-- Reading passage follows --
According to the records of the Wuhan Planning and Design Institute, since the 1990s, the city has expanded considerably owing to rapid advances of the development zone and district economy. As a result of urban development, the city has expanded along the main lines of communication. This change is confirmed by the findings of the present study. According to the area statistics of the land cover types and their changes over the 30-year study period, the built-up area has grown remarkably from 555 km² in 1980 to 1497 km² in 2010, and the grassland area has decreased by nearly 90 % from 86 km² in 1980 to 11 km² in 2010. At the same time, other types of land cover have reduced by varying degrees.

3.6.2 Performance of CARMA

To compare the performance of CARMA to traditional algorithms, we implemented CARMA along with the cSPADE algorithm developed by Zaki in 2001, and the recorded time consume for both algorithms are given in Fig. 7. The comparison results (Fig. 7) shows the runtime of CARMA and cSPADE in mining sequential patterns with different support thresholds. According to Fig. 7, we can see that CARMA outperformed cSPADE especially on low support thresholds. That due to cSPADE requires more time for removing all useless sub-sequences that are computed by the algorithm. It also requires, for a given evolution, browsing the whole dataset for identifying pixels that are concerned by this evolution. In addition, CARMA is typically by an order of magnitude more memory efficient and readily computes association rules in cases which are intractable for cSPADE.

3.6.3 Sequential pattern mining result

For the study area, the mining process of CARMA over the land cover change sequence set led to the identification of 113 sequential patterns, each with their own proportion. In order to highlight the most significant land cover change trajectories, the top 18 land cover trajectories whose support rates were more than 0.1 % were selected as the land cover change patterns.

The analysis of land cover change trajectories has focused on the selected top 18 patterns with a total cover equal to 95.31 % of the entire study area (Table 4). The remainder is spread among the other 95 patterns. To analyze the temporal human impact on the environment, we divided the selected top 18 patterns into three categories, namely, stable patterns, human-induced patterns, and natural patterns. Stable patterns are characterized by pixels that are constant over time (e.g., 11111 and 22222). In particular, the trajectories are dominated by five stable patterns accounting for 86.49 % of the study area, where the land cover type never changed between 1980 and 2010. This implies that the majority of the land cover types have remained the same since 1980 for the entire time series. The spatial distribution of the stable pattern “11111” is shown by the pixels in the yellow region in Fig. 8. The support of the pattern is 6.59 %, and in 1980, forest land accounted for 6.91 % of the entire area. This implies that more than 95 % of the forest land in 1980 belonged to that the same land cover type in 2010. Similarly, for pattern “55555” (the red region in Fig. 8), we concluded that 98.93 % of the built-up land in 1980 belonged to the same land cover type in 2010. This also indicates that the areas that are not covered by the stable patterns have undergone some kind of land cover change. Thus, the current land area share of the same land cover type can have different histories.
-- Reading passage concluded --
» **Task item A**
Return the part of the Wuhan land cover study that opens with the words containing "3.6.2 Performance of" and closes with "intractable for cSPADE.", copied word for word.
» **Task item B**
Using the Wuhan land cover study, decide whether each statement agrees with it. Answer yes or no, and quote the words that decide it.
(i) The built-up area grew from 555 km² in 1980 to 1497 km² in 2010.
(ii) cSPADE ran faster than CARMA on low support thresholds.
(iii) The mining process found 18 sequential patterns in total.
» **Task item C**
Write what comes next in the Wuhan land cover study, picking up after its final sentence.
-- Input data follows --
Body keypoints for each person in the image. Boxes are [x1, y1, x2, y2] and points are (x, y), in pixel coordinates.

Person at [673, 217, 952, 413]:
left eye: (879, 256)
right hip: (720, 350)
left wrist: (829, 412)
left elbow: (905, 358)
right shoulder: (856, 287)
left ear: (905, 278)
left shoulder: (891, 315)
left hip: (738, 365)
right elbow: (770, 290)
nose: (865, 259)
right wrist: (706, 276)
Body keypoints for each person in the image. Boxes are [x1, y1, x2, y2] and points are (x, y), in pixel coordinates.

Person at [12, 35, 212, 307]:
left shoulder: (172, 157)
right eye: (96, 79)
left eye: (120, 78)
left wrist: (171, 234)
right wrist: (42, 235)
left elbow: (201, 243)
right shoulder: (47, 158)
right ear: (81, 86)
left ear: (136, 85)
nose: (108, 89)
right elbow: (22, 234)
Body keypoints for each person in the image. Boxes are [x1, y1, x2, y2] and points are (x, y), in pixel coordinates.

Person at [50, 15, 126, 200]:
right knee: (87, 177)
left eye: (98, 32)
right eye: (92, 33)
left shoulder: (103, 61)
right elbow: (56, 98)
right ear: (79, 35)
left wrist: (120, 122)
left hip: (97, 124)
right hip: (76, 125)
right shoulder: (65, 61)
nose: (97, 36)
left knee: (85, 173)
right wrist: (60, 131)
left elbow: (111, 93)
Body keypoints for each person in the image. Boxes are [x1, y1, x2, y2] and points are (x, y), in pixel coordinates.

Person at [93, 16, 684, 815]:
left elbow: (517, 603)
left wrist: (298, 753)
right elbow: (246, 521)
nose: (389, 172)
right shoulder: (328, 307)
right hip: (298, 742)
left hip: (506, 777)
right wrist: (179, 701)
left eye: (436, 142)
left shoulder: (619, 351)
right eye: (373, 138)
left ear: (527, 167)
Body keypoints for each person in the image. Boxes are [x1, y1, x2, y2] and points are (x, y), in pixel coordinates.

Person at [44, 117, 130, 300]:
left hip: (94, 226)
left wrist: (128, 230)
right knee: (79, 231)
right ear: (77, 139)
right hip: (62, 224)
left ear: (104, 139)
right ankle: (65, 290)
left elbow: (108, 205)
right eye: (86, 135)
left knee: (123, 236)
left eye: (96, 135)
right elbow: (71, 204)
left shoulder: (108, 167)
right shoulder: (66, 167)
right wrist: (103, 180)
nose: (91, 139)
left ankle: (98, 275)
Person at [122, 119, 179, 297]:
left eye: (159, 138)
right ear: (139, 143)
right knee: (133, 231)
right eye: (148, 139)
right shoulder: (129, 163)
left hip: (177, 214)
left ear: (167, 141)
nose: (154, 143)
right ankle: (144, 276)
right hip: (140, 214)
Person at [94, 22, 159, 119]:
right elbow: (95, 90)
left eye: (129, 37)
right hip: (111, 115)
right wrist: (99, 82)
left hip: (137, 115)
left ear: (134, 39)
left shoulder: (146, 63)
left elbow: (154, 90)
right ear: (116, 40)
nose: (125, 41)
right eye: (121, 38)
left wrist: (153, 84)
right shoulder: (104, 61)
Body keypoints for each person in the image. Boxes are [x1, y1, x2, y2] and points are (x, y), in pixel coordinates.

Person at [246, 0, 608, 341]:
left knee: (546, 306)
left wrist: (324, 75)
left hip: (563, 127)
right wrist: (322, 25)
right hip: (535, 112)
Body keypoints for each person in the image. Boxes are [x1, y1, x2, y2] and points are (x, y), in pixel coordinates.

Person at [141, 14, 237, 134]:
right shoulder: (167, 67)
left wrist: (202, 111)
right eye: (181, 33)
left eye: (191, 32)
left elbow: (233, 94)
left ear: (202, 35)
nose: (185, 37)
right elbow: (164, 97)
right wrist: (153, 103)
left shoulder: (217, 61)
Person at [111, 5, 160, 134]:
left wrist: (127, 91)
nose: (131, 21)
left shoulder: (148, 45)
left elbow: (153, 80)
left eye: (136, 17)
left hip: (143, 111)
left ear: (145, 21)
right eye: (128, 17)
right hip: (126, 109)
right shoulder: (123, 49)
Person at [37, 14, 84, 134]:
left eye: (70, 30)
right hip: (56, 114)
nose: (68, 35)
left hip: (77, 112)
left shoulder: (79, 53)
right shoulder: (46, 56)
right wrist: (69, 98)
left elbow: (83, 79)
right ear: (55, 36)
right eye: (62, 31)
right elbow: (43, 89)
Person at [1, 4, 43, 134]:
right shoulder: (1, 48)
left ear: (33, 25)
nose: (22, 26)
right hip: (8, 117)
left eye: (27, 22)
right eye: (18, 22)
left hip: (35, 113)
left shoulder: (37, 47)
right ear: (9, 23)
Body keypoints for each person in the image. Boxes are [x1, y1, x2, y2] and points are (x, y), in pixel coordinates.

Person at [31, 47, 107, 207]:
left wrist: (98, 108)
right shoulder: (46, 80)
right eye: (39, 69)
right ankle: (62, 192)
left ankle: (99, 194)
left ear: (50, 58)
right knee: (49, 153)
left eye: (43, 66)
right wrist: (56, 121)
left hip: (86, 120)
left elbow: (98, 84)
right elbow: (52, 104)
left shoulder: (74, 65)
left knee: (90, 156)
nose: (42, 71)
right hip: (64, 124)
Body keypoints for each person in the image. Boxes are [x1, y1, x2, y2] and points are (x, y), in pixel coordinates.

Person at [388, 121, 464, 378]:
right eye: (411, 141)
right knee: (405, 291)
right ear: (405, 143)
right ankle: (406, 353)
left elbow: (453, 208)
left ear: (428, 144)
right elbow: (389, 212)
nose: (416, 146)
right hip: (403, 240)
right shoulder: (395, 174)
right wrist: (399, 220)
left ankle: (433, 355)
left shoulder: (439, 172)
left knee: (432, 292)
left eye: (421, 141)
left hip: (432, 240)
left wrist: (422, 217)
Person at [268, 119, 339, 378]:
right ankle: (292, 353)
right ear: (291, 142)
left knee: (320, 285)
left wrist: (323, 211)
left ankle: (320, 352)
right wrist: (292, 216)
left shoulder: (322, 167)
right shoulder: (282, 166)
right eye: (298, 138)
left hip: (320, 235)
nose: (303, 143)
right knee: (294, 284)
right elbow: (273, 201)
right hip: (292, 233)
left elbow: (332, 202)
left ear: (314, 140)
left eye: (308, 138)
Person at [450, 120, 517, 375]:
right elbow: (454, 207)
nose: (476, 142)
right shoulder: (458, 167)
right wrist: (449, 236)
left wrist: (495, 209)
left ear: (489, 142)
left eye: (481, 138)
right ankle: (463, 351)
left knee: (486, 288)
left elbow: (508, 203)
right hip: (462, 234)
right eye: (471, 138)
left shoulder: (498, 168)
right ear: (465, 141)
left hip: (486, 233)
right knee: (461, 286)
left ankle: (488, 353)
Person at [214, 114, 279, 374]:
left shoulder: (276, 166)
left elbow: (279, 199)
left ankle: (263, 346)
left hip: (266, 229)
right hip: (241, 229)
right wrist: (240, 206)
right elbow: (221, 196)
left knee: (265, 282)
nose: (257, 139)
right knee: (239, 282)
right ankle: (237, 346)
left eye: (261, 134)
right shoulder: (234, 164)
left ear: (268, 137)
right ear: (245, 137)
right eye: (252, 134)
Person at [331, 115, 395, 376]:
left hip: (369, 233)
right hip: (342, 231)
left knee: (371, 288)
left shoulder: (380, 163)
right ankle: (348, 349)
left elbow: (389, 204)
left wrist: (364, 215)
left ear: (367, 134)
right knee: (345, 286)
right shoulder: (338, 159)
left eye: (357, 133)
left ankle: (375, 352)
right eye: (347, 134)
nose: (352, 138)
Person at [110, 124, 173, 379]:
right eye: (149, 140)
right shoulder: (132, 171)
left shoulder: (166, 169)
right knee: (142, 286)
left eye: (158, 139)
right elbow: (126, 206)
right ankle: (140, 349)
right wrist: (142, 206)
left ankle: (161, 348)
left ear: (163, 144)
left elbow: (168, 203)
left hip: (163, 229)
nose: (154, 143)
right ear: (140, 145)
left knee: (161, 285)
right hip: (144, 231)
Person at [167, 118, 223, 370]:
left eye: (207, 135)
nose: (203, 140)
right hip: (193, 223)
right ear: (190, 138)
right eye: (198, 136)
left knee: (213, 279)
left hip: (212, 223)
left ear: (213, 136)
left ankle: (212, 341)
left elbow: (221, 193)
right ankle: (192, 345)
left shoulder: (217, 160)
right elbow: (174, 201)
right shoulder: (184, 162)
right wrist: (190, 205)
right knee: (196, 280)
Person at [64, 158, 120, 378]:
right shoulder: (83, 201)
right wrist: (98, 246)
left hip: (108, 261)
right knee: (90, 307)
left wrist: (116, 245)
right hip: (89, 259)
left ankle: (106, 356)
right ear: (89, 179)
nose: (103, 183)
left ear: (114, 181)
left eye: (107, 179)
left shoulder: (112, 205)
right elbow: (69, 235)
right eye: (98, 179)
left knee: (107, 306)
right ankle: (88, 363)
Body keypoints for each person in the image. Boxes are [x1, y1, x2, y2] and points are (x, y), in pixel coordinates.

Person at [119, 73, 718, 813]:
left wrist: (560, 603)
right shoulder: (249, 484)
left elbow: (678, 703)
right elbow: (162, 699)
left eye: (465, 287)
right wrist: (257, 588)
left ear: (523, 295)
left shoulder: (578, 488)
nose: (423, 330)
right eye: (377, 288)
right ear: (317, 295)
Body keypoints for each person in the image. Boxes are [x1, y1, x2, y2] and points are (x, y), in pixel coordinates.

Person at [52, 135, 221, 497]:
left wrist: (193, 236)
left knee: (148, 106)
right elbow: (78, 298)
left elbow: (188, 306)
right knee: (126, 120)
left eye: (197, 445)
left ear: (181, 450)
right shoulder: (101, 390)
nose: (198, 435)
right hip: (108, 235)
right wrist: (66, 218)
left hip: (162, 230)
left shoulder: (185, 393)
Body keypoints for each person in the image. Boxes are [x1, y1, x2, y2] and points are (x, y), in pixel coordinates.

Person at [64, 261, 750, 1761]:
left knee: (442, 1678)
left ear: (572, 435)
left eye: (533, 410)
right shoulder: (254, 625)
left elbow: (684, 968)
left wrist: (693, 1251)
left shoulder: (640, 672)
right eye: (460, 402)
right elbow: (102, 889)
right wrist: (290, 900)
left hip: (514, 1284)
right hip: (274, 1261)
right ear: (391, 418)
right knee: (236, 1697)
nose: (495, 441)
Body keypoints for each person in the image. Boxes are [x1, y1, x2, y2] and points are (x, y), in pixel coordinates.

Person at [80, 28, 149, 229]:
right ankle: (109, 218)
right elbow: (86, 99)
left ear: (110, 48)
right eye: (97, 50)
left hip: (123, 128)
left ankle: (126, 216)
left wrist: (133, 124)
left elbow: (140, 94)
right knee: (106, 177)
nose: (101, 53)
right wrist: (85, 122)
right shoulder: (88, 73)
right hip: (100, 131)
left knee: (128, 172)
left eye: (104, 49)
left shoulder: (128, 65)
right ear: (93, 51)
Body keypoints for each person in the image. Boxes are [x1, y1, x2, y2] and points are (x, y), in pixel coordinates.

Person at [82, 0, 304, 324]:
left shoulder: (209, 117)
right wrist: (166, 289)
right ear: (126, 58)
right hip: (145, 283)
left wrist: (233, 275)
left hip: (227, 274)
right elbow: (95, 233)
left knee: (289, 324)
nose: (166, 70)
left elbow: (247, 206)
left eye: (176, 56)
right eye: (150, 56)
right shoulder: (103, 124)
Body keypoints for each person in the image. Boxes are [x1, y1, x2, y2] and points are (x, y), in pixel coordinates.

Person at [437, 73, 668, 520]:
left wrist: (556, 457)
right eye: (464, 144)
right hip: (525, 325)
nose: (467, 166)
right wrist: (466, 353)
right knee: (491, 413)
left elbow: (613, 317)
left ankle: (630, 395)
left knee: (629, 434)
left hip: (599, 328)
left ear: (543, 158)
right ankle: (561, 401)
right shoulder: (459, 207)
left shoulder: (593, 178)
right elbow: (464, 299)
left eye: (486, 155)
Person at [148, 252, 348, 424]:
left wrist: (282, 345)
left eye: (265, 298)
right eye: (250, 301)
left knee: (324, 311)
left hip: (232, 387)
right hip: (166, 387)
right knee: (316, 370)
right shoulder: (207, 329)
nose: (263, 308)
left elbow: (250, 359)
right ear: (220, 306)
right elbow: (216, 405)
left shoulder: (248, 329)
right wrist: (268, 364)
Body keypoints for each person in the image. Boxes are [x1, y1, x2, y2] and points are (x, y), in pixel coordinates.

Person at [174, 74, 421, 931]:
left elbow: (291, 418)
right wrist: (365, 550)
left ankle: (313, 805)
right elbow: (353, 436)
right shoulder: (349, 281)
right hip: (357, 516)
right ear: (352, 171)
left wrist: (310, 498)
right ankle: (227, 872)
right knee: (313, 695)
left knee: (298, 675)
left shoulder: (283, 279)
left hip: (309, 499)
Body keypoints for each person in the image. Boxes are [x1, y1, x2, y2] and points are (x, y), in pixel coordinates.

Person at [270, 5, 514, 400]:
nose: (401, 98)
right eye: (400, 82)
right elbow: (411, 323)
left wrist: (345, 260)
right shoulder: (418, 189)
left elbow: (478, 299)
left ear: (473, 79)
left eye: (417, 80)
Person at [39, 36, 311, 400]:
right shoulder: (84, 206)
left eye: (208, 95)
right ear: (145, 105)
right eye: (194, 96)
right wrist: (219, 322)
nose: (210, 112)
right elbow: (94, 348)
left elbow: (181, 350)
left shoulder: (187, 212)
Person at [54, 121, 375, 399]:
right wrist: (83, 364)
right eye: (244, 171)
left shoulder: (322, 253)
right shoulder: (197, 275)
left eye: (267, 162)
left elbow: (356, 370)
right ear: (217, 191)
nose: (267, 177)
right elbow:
-- Input data concluded --
» **Answer box A**
3.6.2 Performance of CARMA

To compare the performance of CARMA to traditional algorithms, we implemented CARMA along with the cSPADE algorithm developed by Zaki in 2001, and the recorded time consume for both algorithms are given in Fig. 7. The comparison results (Fig. 7) shows the runtime of CARMA and cSPADE in mining sequential patterns with different support thresholds. According to Fig. 7, we can see that CARMA outperformed cSPADE especially on low support thresholds. That due to cSPADE requires more time for removing all useless sub-sequences that are computed by the algorithm. It also requires, for a given evolution, browsing the whole dataset for identifying pixels that are concerned by this evolution. In addition, CARMA is typically by an order of magnitude more memory efficient and readily computes association rules in cases which are intractable for cSPADE.

» **Answer box B**
(i) Yes: "the built-up area has grown remarkably from 555 km² in 1980 to 1497 km² in 2010"
(ii) No: "CARMA outperformed cSPADE especially on low support thresholds"
(iii) No: "led to the identification of 113 sequential patterns"

» **Answer box C**
Table 4 Top 18 land cover change patterns

Full size table

Human-induced patterns are represented by pixel histories with decisive changes due to human activities, such as the change from farm land to built-up land. Table 5 shows the composition of the 12 human-induced patterns accounting for 8.79 % of the study area. Human-induced land cover change trajectories are dominated by the transition from farm land to built-up land, especially during 2000 to 2005. Further, during 1990 to 2010, the highest percentage (4.29 %) of the area was affected by human-induced land cover change.

Table 5 Composition of land cover change in the human-induced patterns (each land cover change area taken from the entire area)

Full size table

Figure 9 shows the spatial distribution of human-induced land cover change patterns over the past 30 years. In the study area, the human-induced land cover change is more concentrated in urban areas and becomes gradually sparse toward the suburbs. It also can be noted that some land cover change patterns are continuous in time and space, such as “44555” and “44455”, and “33555” and “33355”. For example, consider “44555” and “44455”; in 2005, areas of human-induced change from farm land to built-up land most likely appeared in the farm land adjacent to the built-up land that had been converted from farm land in 2000. This implies that urban expansion has spatial connectivity and temporal continuity.

Natural change patterns include indecisive changes due to natural processes. Only one sequential pattern falls into this category, i.e., “44433”; it indicates that the land cover type was farm land before 2005, which changed to wetland after 2005 probably because of floods.

4 Conclusion

The method developed in this study allows the identification, classification, and spatial localization of land cover types and their trajectories of change for a temporal series. It quantifies the land cover changes in terms of the percentage of area affected and maps the spatial distribution of these changes. Further, it provides a different measure for the description of land cover changes according to their current characteristics and history. The expected novel significance of this study is the generalization of the application of the sequential pattern mining method for capturing the spatial variability of landscape patterns and their trajectories of change, to reveal information regarding process regularities with satellite imagery.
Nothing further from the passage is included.